TASK DESCRIPTION: Word for word, copy out the data below, omitting pictures.

PROVIDED INFORMATION:
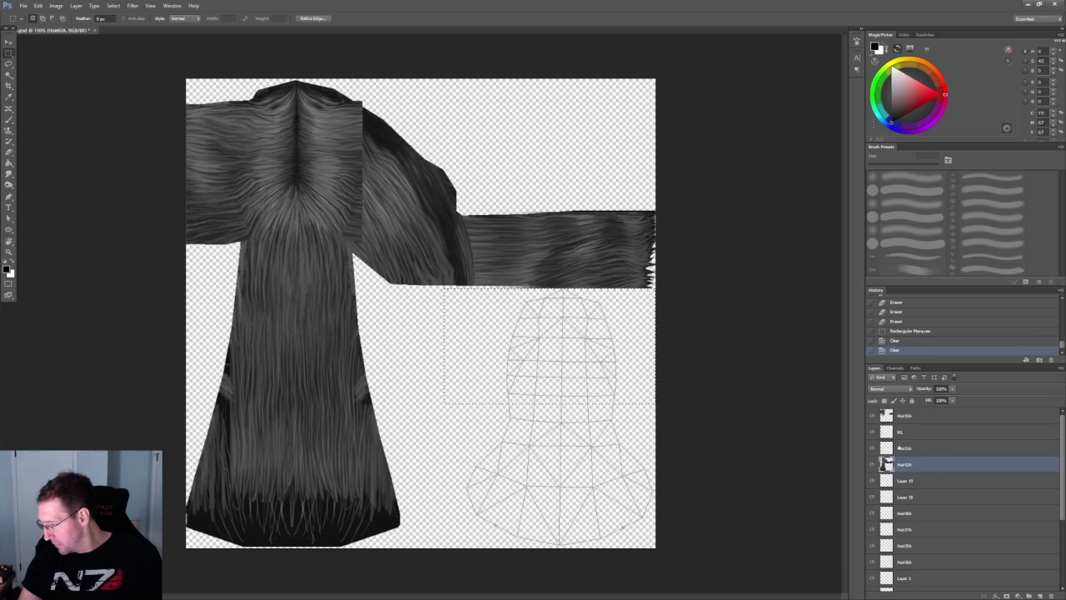
{"action": "key", "text": "ctrl+d"}
- Move the top hair layer below Hair01A, trying and undoing a merge
{"action": "left_click", "coordinate": [921, 415]}
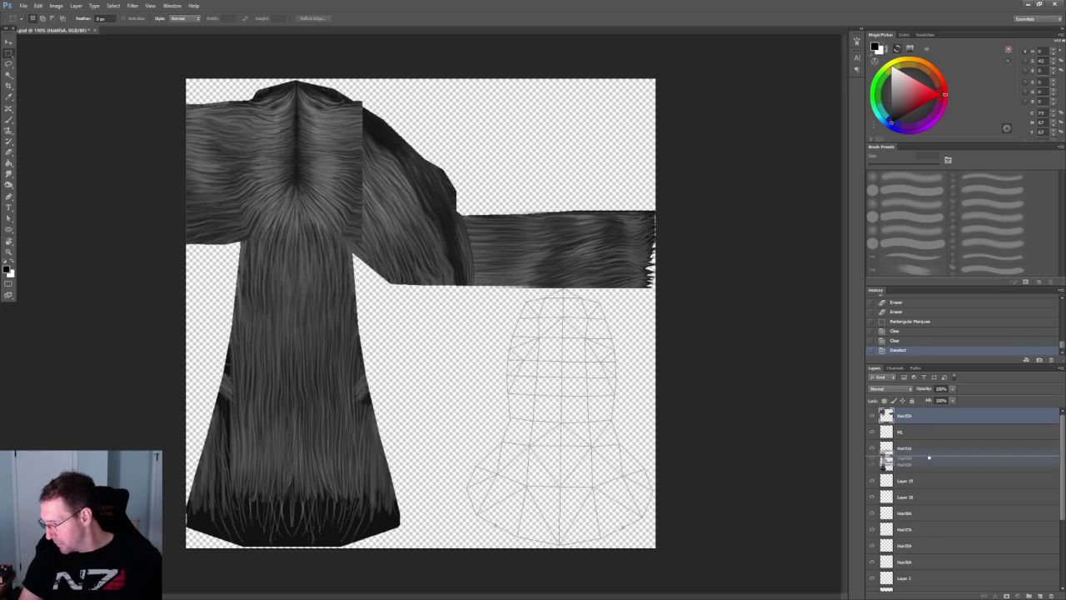
{"action": "left_click_drag", "start_coordinate": [921, 415], "coordinate": [916, 456]}
{"action": "right_click", "coordinate": [916, 449]}
{"action": "left_click", "coordinate": [944, 348]}
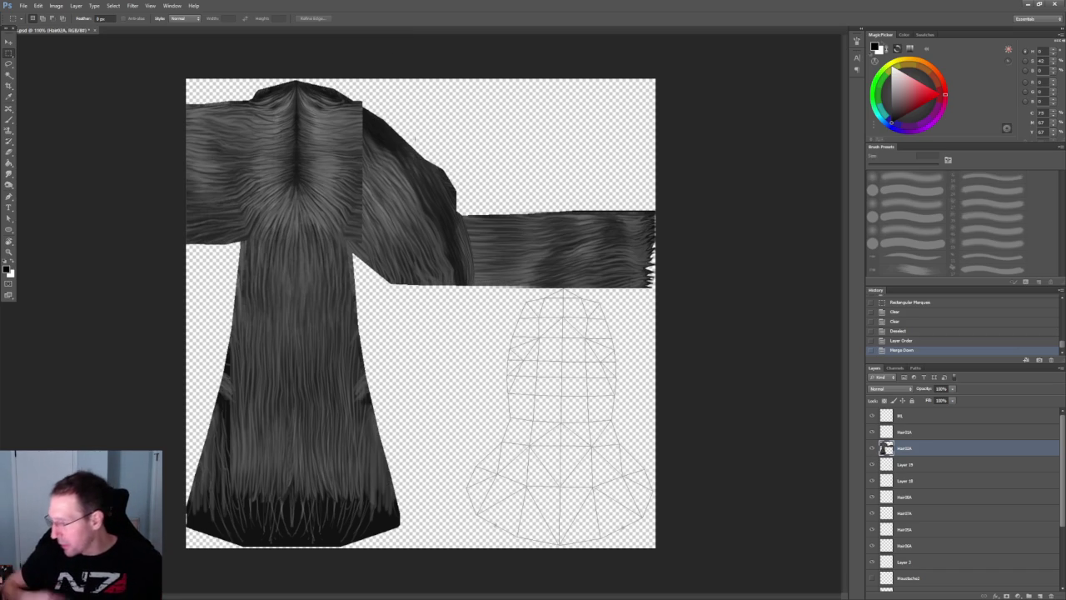
{"action": "left_click", "coordinate": [904, 341]}
- Soften the shoulder hair edge with a 125 px eraser and merge the layer down into Hair02A
{"action": "key", "text": "b"}
{"action": "key", "text": "bracketleft"}
{"action": "key", "text": "bracketleft"}
{"action": "key", "text": "bracketleft"}
{"action": "mouse_move", "coordinate": [370, 129]}
{"action": "left_mouse_down"}
{"action": "mouse_move", "coordinate": [366, 117]}
{"action": "mouse_move", "coordinate": [373, 150]}
{"action": "left_mouse_up"}
{"action": "mouse_move", "coordinate": [373, 150]}
{"action": "left_mouse_down"}
{"action": "mouse_move", "coordinate": [364, 104]}
{"action": "mouse_move", "coordinate": [375, 152]}
{"action": "mouse_move", "coordinate": [373, 140]}
{"action": "left_mouse_up"}
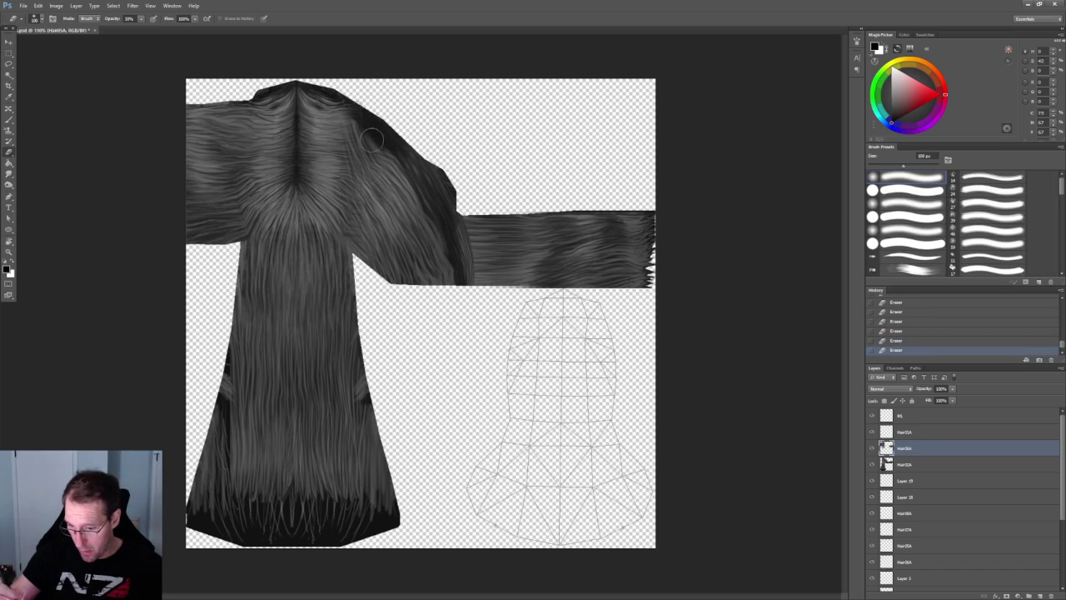
{"action": "key", "text": "bracketright"}
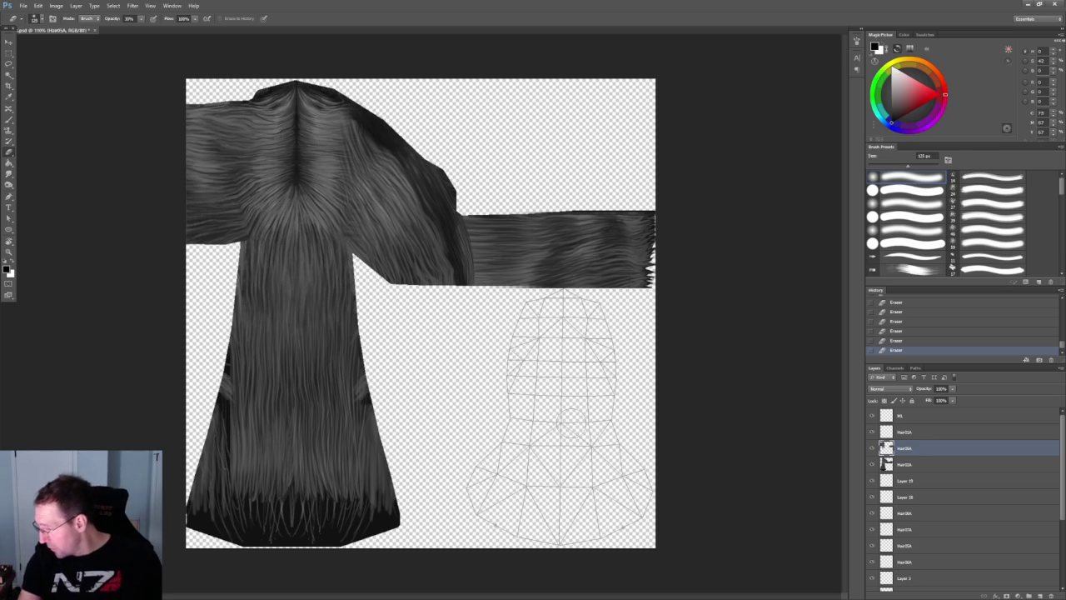
{"action": "right_click", "coordinate": [911, 448]}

YOUR SOLUTION:
{"action": "key", "text": "ctrl+d"}
- Move the top hair layer below Hair01A, trying and undoing a merge
{"action": "left_click", "coordinate": [921, 415]}
{"action": "left_click_drag", "start_coordinate": [921, 415], "coordinate": [916, 456]}
{"action": "right_click", "coordinate": [916, 449]}
{"action": "left_click", "coordinate": [944, 348]}
{"action": "left_click", "coordinate": [904, 341]}
- Soften the shoulder hair edge with a 125 px eraser and merge the layer down into Hair02A
{"action": "key", "text": "b"}
{"action": "key", "text": "bracketleft"}
{"action": "key", "text": "bracketleft"}
{"action": "key", "text": "bracketleft"}
{"action": "mouse_move", "coordinate": [370, 129]}
{"action": "left_mouse_down"}
{"action": "mouse_move", "coordinate": [366, 117]}
{"action": "mouse_move", "coordinate": [373, 150]}
{"action": "left_mouse_up"}
{"action": "mouse_move", "coordinate": [373, 150]}
{"action": "left_mouse_down"}
{"action": "mouse_move", "coordinate": [364, 104]}
{"action": "mouse_move", "coordinate": [375, 152]}
{"action": "mouse_move", "coordinate": [373, 140]}
{"action": "left_mouse_up"}
{"action": "key", "text": "bracketright"}
{"action": "right_click", "coordinate": [911, 448]}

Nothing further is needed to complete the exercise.